Saturday, January 9, 2016
Are there really missing values in normal (DDA) proteomics data?
A common premise in proteomics the last few years is that our normal shotgun proteomics approaches -- in particular, data dependent techniques (DDA) suffer from something called "missing values." This statement has been parroted about quite a bit, but is it actually true?
Not according to this very nice new paper in MCP from Bo Zhang et al.,. First of all, let me say that there is a lot of good stuff in this study, but let me pull my favorite quote out:
"Contrary to what [is] frequently being claimed, missing values do not have to be an intrinsic problem of DDA approaches that perform quantification at the MS1 level."
This isn't exactly revolutionary, of course, many people have made this statement (there were very nice posters to this effect as ASMS the last couple years from the Qu lab), but it sure is nice to get things like that out of the way.
Here is the central premise: The few studies and loads of marketing material that claim missing values in DDA data are focusing on one thing: that within a single quantitative digital proteomic map (i.e., RAW data file) we will not fragment every possible ion. And this is obviously true.
So how do these researchers contest this point? By pointing out that if we have high resolution accurate mass MS1 scans that we don't need to fragment every ion in every single run. If our goal is to compare sample A and sample B, if we make the fragmentation in sample A, then we do not have to fragment it in sample B. Having an accurate high resolution MS1 mass and retention time is enough to confirm that the peptide in sample A and sample B are the same thing.
If you use the precursor ion area detector in Proteome Discoverer or the awesome OpenMS label free quantification nodes or LFQ in MaxQuant these software are going to make this assumption automatically. So, how did this paper make MCP?

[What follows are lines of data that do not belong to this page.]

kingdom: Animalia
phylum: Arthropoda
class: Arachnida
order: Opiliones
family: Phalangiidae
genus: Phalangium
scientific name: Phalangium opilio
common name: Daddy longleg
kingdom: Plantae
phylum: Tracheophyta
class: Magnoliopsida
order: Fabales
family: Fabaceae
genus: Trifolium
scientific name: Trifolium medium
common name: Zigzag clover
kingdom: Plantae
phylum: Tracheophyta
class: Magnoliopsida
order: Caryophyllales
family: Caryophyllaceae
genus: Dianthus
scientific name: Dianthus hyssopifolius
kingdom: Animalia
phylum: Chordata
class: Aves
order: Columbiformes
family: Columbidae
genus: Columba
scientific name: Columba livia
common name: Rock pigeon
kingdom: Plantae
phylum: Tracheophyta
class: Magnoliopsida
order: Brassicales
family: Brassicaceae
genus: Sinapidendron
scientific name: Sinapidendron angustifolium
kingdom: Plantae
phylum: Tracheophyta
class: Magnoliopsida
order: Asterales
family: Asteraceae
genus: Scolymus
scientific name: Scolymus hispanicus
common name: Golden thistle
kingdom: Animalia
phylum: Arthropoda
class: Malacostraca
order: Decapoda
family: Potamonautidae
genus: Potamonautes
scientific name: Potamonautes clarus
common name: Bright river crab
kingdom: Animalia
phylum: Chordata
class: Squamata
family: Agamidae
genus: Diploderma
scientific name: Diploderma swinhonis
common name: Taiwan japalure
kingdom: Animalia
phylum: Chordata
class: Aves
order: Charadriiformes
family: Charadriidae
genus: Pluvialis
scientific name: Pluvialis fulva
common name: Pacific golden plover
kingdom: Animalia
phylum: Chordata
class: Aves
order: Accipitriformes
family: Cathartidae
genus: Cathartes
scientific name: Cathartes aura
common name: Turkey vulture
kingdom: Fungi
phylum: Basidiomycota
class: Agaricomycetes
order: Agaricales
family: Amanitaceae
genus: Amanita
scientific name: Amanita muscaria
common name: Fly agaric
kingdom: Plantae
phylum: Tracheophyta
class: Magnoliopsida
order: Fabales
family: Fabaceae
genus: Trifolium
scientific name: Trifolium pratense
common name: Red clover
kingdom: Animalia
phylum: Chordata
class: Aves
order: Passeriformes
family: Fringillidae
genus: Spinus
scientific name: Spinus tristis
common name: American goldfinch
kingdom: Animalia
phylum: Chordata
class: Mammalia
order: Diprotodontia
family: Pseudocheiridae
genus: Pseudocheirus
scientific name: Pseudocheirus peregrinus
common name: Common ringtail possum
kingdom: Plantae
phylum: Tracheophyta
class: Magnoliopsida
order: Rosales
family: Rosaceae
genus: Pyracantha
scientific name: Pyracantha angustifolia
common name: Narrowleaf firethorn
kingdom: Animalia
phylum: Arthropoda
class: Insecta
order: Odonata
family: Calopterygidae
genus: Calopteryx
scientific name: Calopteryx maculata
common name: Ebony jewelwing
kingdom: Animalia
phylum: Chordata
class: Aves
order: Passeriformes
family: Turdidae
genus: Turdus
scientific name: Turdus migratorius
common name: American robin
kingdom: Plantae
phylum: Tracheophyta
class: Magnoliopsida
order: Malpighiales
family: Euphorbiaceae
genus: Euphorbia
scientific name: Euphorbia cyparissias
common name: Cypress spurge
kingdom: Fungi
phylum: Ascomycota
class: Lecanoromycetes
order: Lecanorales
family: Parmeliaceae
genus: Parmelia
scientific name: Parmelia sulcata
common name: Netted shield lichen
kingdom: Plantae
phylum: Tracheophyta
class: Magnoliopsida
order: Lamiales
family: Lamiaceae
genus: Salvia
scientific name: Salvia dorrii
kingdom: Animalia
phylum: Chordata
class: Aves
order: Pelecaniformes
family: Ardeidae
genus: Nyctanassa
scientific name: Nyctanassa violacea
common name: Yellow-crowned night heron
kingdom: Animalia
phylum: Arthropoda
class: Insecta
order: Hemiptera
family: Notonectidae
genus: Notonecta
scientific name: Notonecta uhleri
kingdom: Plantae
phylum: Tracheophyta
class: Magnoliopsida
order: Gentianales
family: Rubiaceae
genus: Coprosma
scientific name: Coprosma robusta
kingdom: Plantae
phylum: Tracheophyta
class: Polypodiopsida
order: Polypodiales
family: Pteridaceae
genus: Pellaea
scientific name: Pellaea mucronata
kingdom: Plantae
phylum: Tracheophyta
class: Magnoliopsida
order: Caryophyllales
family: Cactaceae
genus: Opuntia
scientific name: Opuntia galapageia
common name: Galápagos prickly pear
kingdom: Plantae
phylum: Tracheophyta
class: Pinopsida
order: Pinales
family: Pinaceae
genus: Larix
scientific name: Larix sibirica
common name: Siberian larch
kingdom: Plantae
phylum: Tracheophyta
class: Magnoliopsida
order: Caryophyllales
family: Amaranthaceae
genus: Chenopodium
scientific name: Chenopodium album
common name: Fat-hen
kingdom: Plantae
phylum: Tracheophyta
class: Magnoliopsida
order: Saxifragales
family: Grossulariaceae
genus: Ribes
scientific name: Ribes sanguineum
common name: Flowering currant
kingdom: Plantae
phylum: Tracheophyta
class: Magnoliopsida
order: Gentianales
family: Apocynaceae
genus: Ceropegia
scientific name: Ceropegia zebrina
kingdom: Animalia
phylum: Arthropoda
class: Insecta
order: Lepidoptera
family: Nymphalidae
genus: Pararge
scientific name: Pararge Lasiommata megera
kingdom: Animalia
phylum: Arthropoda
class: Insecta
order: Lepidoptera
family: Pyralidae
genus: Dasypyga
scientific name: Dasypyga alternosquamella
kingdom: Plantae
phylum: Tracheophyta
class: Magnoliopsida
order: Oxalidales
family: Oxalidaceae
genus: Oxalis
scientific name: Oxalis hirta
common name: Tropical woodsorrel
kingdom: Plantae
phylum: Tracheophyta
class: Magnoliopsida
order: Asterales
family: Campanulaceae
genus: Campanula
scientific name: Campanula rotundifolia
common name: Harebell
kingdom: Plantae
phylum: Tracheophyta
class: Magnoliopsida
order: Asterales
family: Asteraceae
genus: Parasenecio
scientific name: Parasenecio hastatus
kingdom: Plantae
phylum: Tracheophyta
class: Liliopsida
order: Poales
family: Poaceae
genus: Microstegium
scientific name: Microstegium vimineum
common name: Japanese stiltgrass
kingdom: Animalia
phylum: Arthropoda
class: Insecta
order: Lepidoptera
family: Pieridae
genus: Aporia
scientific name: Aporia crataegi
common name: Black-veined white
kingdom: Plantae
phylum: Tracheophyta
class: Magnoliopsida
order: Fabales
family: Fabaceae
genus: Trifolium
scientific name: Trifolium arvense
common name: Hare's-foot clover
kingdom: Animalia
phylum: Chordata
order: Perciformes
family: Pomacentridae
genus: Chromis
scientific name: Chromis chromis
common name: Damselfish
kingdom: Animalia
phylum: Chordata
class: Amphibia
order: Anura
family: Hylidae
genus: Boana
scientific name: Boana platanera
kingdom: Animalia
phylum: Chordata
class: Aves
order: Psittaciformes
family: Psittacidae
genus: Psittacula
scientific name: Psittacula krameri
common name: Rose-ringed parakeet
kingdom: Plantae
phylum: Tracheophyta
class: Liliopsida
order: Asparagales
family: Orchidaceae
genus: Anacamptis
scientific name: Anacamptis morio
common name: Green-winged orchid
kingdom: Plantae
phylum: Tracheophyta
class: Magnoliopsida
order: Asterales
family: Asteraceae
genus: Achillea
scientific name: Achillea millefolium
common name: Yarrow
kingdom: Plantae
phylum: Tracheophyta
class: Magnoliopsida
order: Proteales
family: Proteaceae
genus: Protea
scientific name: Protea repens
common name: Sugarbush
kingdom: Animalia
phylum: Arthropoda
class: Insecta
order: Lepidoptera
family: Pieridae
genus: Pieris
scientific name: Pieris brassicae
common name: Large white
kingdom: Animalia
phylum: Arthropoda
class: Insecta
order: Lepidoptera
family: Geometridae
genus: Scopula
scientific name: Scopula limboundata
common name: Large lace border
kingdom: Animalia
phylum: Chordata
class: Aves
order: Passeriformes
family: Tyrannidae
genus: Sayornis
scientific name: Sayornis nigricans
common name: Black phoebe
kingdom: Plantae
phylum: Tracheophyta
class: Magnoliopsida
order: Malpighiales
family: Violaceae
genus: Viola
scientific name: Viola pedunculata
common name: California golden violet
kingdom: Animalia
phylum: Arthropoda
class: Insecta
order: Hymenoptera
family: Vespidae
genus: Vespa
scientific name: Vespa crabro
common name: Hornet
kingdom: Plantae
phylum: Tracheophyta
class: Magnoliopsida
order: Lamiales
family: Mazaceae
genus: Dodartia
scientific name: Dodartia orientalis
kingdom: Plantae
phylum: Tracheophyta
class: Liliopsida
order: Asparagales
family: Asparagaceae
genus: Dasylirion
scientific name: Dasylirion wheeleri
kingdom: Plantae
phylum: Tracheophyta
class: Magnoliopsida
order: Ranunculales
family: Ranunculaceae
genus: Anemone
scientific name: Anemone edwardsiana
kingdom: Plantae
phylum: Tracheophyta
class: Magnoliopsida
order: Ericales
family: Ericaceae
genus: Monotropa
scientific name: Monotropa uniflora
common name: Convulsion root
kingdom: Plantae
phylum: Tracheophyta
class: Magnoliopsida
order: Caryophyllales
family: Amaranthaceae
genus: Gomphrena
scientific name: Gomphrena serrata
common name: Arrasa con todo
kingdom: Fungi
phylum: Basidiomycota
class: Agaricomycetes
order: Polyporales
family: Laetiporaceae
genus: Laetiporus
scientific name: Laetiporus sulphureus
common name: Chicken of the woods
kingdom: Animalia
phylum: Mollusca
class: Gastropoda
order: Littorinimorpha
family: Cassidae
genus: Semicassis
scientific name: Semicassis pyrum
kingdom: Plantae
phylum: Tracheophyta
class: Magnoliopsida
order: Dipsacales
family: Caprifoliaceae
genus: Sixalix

DeMix-Q and you can get it from github here. They do FDR by running target and decoy label free quantification matches through an algorithm that considers many factors, including retention time.
What do you get at the end? Data that is fully complementary. Did you run 400 samples? Imagine that in sample 237 you had an MS/MS fragmentation that was unique only to that RAW file -- but there is a clear (but low) MS1 signal in every other dataset. This will allow you to quantify that peptide in all 400 samples! And have a metric for your confidence via FDR!
Can you get away with this on every instrument? Probably not. If you've got a lower mass accuracy instrument you probably can't distinguish between peptides of similar m/z from run to run and you are going to see a lot of false measurements. In that case you are probably better off to take the big hit in dynamic range and use a data INdependent method like SWATCH so you can back up your identifications with fragmentation data in every single run. For those of us, though, who have to go after the really low copy number proteins or who have collaborators looking for complete proteome coverage, it looks like we'll still be a lot better off with smarter data processing with DDA data.
TL/DR: Smart paper that combats a current myth in our field and shows us a great method for applying false discovery rates to label free DDA data.